- _Page excerpt_
○ ○ ○ ○ ○ ○ ○

# Does Diamond allow members to use facilities when not staying?



## VAlegacy (Feb 27, 2020)

Grew up next to Powhatan in Williamsburg.  My grandmother owned a fixed week there (which was odd bc she lived there too and never exchanged).  She bought in the 80s.
We had a little black card that would let us use the facilities whenever we wanted.  My dad swears she was grandfathered in, and diamond doesn't allow it anymore.
Is this true?  Can I use the facilities at diamond resorts if I don't have a res?


----------



## goaliedave (Feb 28, 2020)

VAlegacy said:


> Grew up next to Powhatan in Williamsburg. My grandmother owned a fixed week there (which was odd bc she lived there too and never exchanged). She bought in the 80s.
> We had a little black card that would let us use the facilities whenever we wanted. My dad swears she was grandfathered in, and diamond doesn't allow it anymore.
> Is this true? Can I use the facilities at diamond resorts if I don't have a res?


Good question. Most resorts have no security so you can just walk in. Diamond Williamsburgs do though.

Sent from my SM-A505G using Tapatalk


----------



## nuwermj (Feb 28, 2020)

From Diamond's website:

"Can I use the resort facilities of a DRI managed property without actually staying on site

"As we are sure you can appreciate, such facilities are generally offered exclusively for the enjoyment and use by guests and residents staying on site.  Resort guest levels are taken into consideration along with overall maximum occupancy volumes to (i) ensure residents’ comfort is not compromised (ii) to prevent the facilities becoming overcrowded and (iii) for other health & safety concerns that may apply.  Additionally there are many vacation properties that operate under strict association rules and regulations and should non-residents be allowed access this may breach contractual obligations with the providers of the facilities and invalidate associated insurance policies.

"For the majority of resorts we are unable to extend these facilities to other resort visitors at this time.  We would however request that you contact the resort directly to inquire about their individual policies."


----------



## R.J.C. (Feb 28, 2020)

VAlegacy said:


> Grew up next to Powhatan in Williamsburg.  My grandmother owned a fixed week there (which was odd bc she lived there too and never exchanged).  She bought in the 80s.
> We had a little black card that would let us use the facilities whenever we wanted.  My dad swears she was grandfathered in, and diamond doesn't allow it anymore.
> Is this true?  Can I use the facilities at diamond resorts if I don't have a res?

○ ○ ○ ○ ○ ○ ○

- _Entries provided_
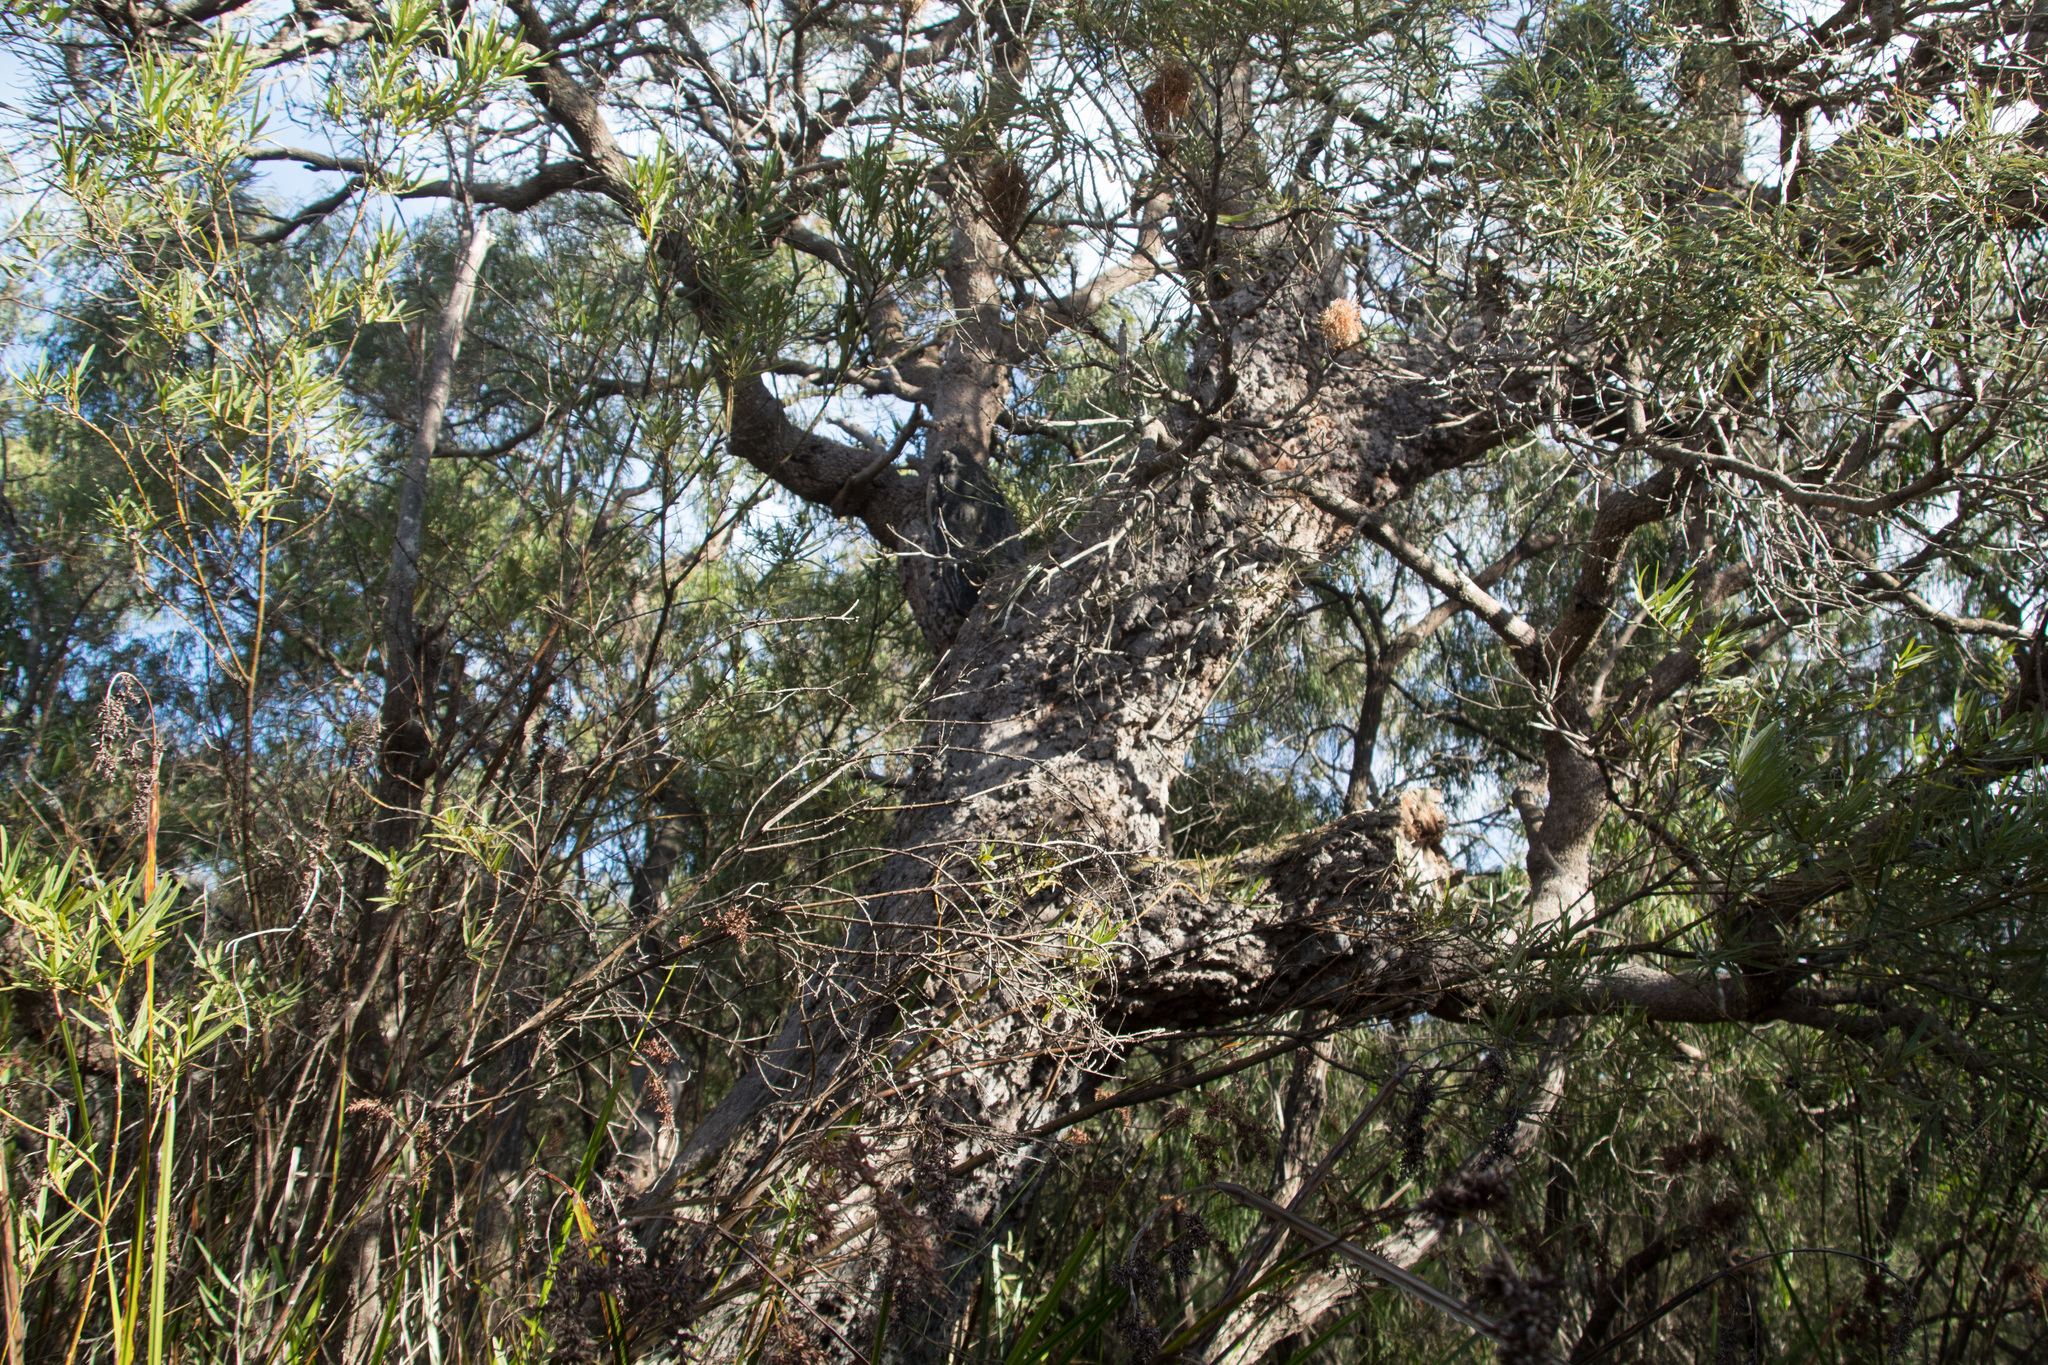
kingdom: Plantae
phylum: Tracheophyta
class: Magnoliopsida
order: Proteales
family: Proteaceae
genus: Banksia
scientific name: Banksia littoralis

○ ○ ○ ○ ○ ○ ○

- _Written request_
Resume the forum thread about using Diamond resort facilities without a reservation, picking up after its final sentence. The lines have no connection to the forum thread about Diamond resort facilities.

- _Exercise answer_
I would say it depends on the resort. I have used the facilities at both the Cove and the DBR without staying there. At both places I've been told I just can't park overnight there unless on a reservation. BTW, I first bought back at Powhatan and still have my black card.


----------



## VAlegacy (Feb 28, 2020)

R.J.C. said:


> I would say it depends on the resort. I have used the facilities at both the Cove and the DBR without staying there. At both places I've been told I just can't park overnight there unless on a reservation. BTW, I first bought back at Powhatan and still have my black card.


Funny.
We had the same card until eventually all the lettering wore off and was just blank.  The gate ppl didn't care.
Sounds like one of those things that has never been a problem, but if it becomes one they will change their stance.


----------



## mbinpa (Mar 24, 2020)

I too have the little black card and asked this very question several years ago.  The manager 'thought' that when Sunterra was selling the units it was in the contract that owners had access to the property and it's facilities.  The guard house has never not let me in, I just tell them I am an owner - they probably assume I am staying there - and wave me through with a smile.
Enjoy!


----------



## R.J.C. (Mar 24, 2020)

mbinpa said:


> I too have the little black card and asked this very question several years ago.  The manager 'thought' that when Sunterra was selling the units it was in the contract that owners had access to the property and it's facilities.  The guard house has never not let me in, I just tell them I am an owner - they probably assume I am staying there - and wave me through with a smile.
> Enjoy!



When I got my black card, it was pre-Sunterra back when they were an independent timeshare. Didn't know Sunterra still gave out the black cards.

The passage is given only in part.